33. In the present case, the nature of construction might have undergone some change on account of application of regulation 33(6) of DCR 1991. There is some degree of debate on the issue of increase or decrease in permissible area of construction under the 1967 and 1991 DCRs. While Petitioner contends that the height of the building has come down from 17 floors to 11 floors on account of application of 1991 DCR, MCZMA counters the contention stating that there is increase in permissible area of construction under DCR 1991 on account of staircase, lift, lift lobby areas being excluded in computation of FSI. We would steer clear of the debate as MCGM has confirmed in its affidavit that there is no change in height or footprint of the building nor there is any FSI violation in the construction put up by Petitioner. Ture it is that MCZMA may be entitled to examine whether such change in construction was permissible from environmental point of view. However, we cannot lose sight of the fact that the building has already come up and is waiting issuance of occupancy certificate since long. It is not that CRZ clearance was never obtained in the present case (as in the case of Sea Green, where this court ultimately directed procurement of CRZ clearance).
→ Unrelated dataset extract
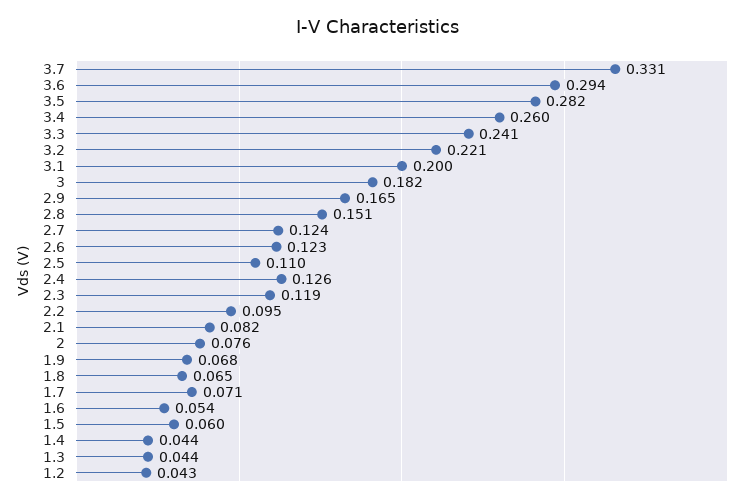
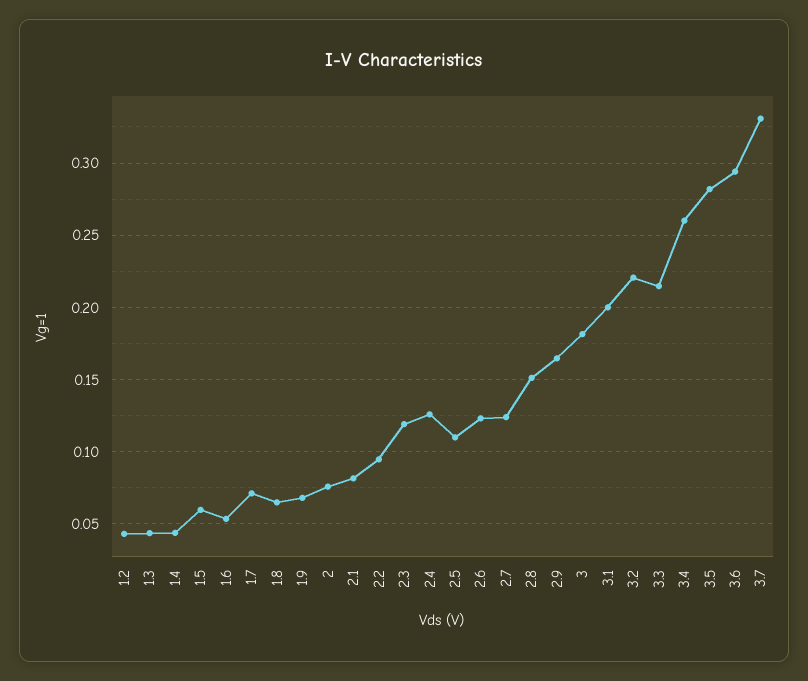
3.3: 0.241 -> 0.215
CRZ clearance has been granted on 9th June 2010 and there is no change in height or footprint of the building. Few minor changes in the building or alleged consumption of extra FSI (which is permissible under DCR 1991) would not be a reason enough to insist on revised CRZ clearance of MCZMA. It is not that MCZMA ordered demolition of the building. All that it directed was to submit proposal for regularization of violations. However, on account of interim order passed in PIL (L) No.8540 of 2021 by this Court, it has not been able to process the proposal for regularization.
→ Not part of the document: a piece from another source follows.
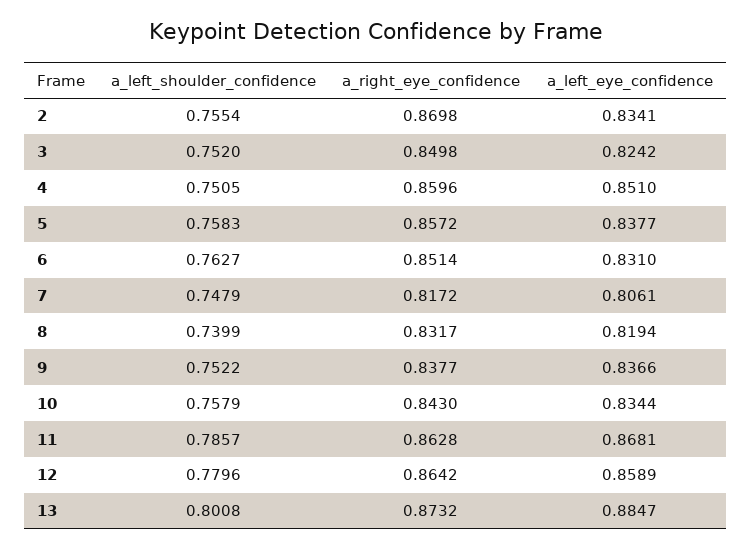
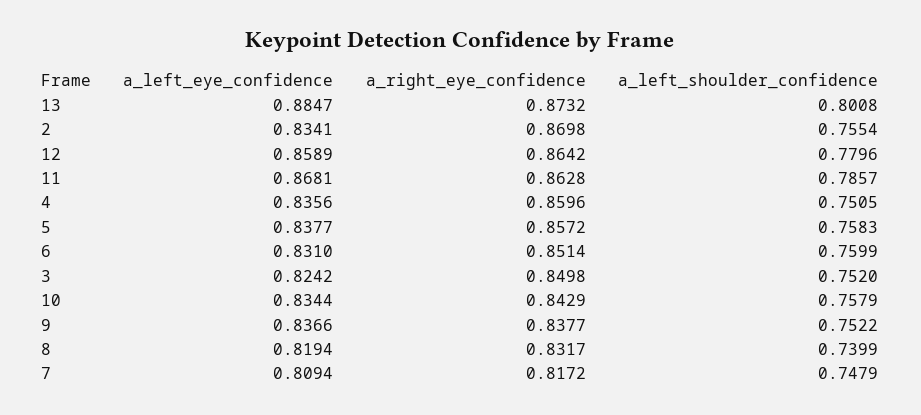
a_left_eye_confidence, 4: 0.851 -> 0.8356
a_left_shoulder_confidence, 6: 0.7627 -> 0.7599
a_left_eye_confidence, 7: 0.8061 -> 0.8094
a_right_eye_confidence, 10: 0.843 -> 0.8429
34. After taking conspectus of the entire case what weighs on our mind are the following factors: i. the building has CRZ clearance of MCZMA, albeit under CRZ Notification 1991 and DCR 1967; ii. there is no change in the height or footprint of the building, thereby putting to rest the environmental concerns in modified plans under DCR 1991; iii. MOEF has clarified, albeit in different factual circumstances, that repeated CRZ clearances of MCZMA would not be necessary each time development permission is modified; iv. Construction of the building is complete in 2013 which is waiting issuance of occupancy certificate; v. MCGM has found the construction to be complaint to the development permission; vi. combined effect of ratio of Sea Green (supra) and paragraph 8(V)(c)(2)(i) of CRZ Notification 2011 would make DCR 1991 applicable to Petitioner’s construction.
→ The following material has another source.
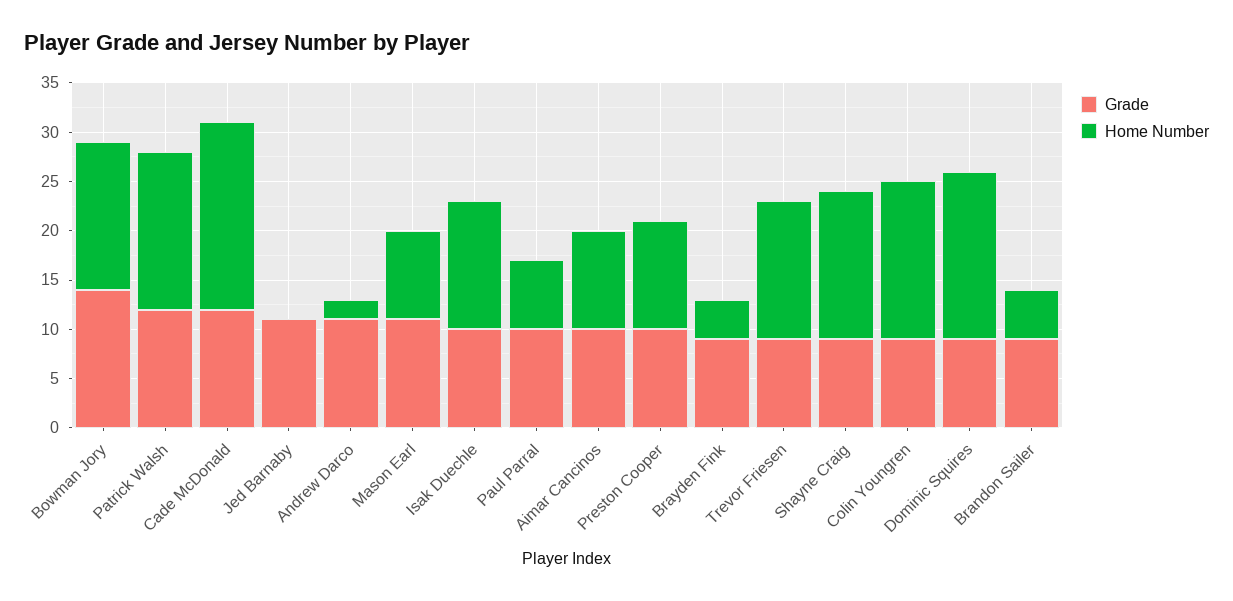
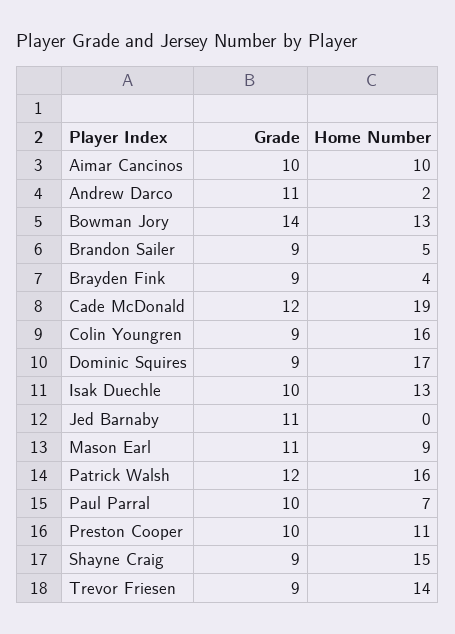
Home Number, Bowman Jory: 15 -> 13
35. Though presence of any one out of the above factors may not be sufficient to find fault with MCZMA’s decision, the combined effect of the above factors would certainly weigh heavily on our mind for granting relief to it. In these peculiar facts and circumstances of the case, we permit the proposal for issuance of Occupancy Certificate being processed by MCGM without insisting upon issuance of revised CRZ clearance by MCZMA. However, since the directions are being issued in the peculiar facts and circumstances of the case, this would not be treated as a precedent.

36. Accordingly, writ petition succeeds. MCGM shall proceed to process the proposal submitted by petitioner for grant of occupancy certificate without insisting for revised CRZ clearance from MCZMA. If the proposal for occupancy certificate is otherwise found compliant with the DCR, MCGM shall proceed to issue occupancy certificate to the project. Writ petition is accordingly allowed. Rule is made absolute in the above terms.